TRECHO DA PÁGINA –
---

O secretário também afirma que o letramento “é uma reinvenção construtivista da alfabetização” e o atrela a uma “preocupação exagerada com a construção de uma sociedade igualitária, democrática e pluralista em formar leitores críticos”…
Aí ele faz outra confusão de letramento com construtivismo. Não tem a menor lógica. O construtivismo não é um método de ensino, é uma teoria de aprendizagem da área da psicologia cognitiva que se aplica não só à língua, mas a qualquer outro conteúdo. A origem está em Piaget, que desenvolveu uma pesquisa para entender como a criança vai formando conceitos, tomando como base fatos matemáticos e científicos. A Emília Ferreiro resolveu fazer uma pesquisa nessa mesma linha, mas tomando como objeto de estudo a língua escrita. Piaget mostrou que a criança vai construindo progressivamente o seu conceito de objetos e processos culturais, a isso foi dado o nome construtivismo. Isso se aplica a qualquer disciplina, não é um método de alfabetização, é um processo de aprendizagem que a Psicologia estuda.

---

DADOS DISPONÍVEIS –
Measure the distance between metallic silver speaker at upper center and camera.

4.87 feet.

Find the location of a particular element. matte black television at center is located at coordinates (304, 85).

---

EXERCÍCIO ESCRITO 1 – No trecho sobre letramento e construtivismo, resuma o parágrafo que começa com "Aí ele faz outra confusão" e mantenha os fatos principais.
EXERCÍCIO ESCRITO 2 – Prossiga com o trecho sobre letramento e construtivismo a partir do ponto em que ele termina.

RESPOSTA 1 – O secretário volta a confundir letramento com construtivismo, o que não tem lógica. O construtivismo não é um método de ensino. É uma teoria de aprendizagem da psicologia cognitiva que vale para a língua e para qualquer outro conteúdo. Tem origem em Piaget, que pesquisou como a criança forma conceitos a partir de fatos matemáticos e científicos e mostrou que ela constrói esses conceitos progressivamente. Emília Ferreiro seguiu a mesma linha, mas estudou a língua escrita. Portanto, não se trata de um método de alfabetização, e sim de um processo de aprendizagem estudado pela Psicologia.

RESPOSTA 2 –
O construtivismo chegou ao Brasil, sobretudo, pela obra e pela ação da Emília Ferreiro e entendeu-se que ela estava sugerindo um método construtivista de alfabetização, coisa que ela mesma rejeitava com firmeza. Ela não propunha um método, mostrava como a criança ia construindo o conceito do que é a língua escrita.
O que o construtivismo trouxe para nós é que a criança aprende progressivamente conceitos culturais e isso acontece em todas as áreas, até para amarrar o sapato há essa construção. E aprender a ler e a escrever é mais ou menos isso, a professora orienta a criança a como construir. Resumindo, são coisas diferentes, letramento, alfabetização e construtivismo. Nadalim faz uma verdadeira salada disso, que mostra a sua falta de clareza entre teorias, aprendizagem do princípio alfabético e uso social da língua escrita.
O secretário também defende o método fônico como uma metodologia capaz de superar o analfabetismo funcional. Como avalia essa afirmação?
A questão é que, para a criança aprender a língua escrita, ela precisa aprender as relações entre os fonemas e as letras. Se a língua escrita é a representação da língua oral, você tem que aprender como ocorre essa representação, como os sons são representados por letras e grafemas. O processo de alfabetização inclui e tem que incluir forçosamente a aprendizagem pela criança das relações fonemas e grafemas, mas não é só isso. Tem muita coisa que antecede esse momento em que a criança se sente capaz de entender essas relações.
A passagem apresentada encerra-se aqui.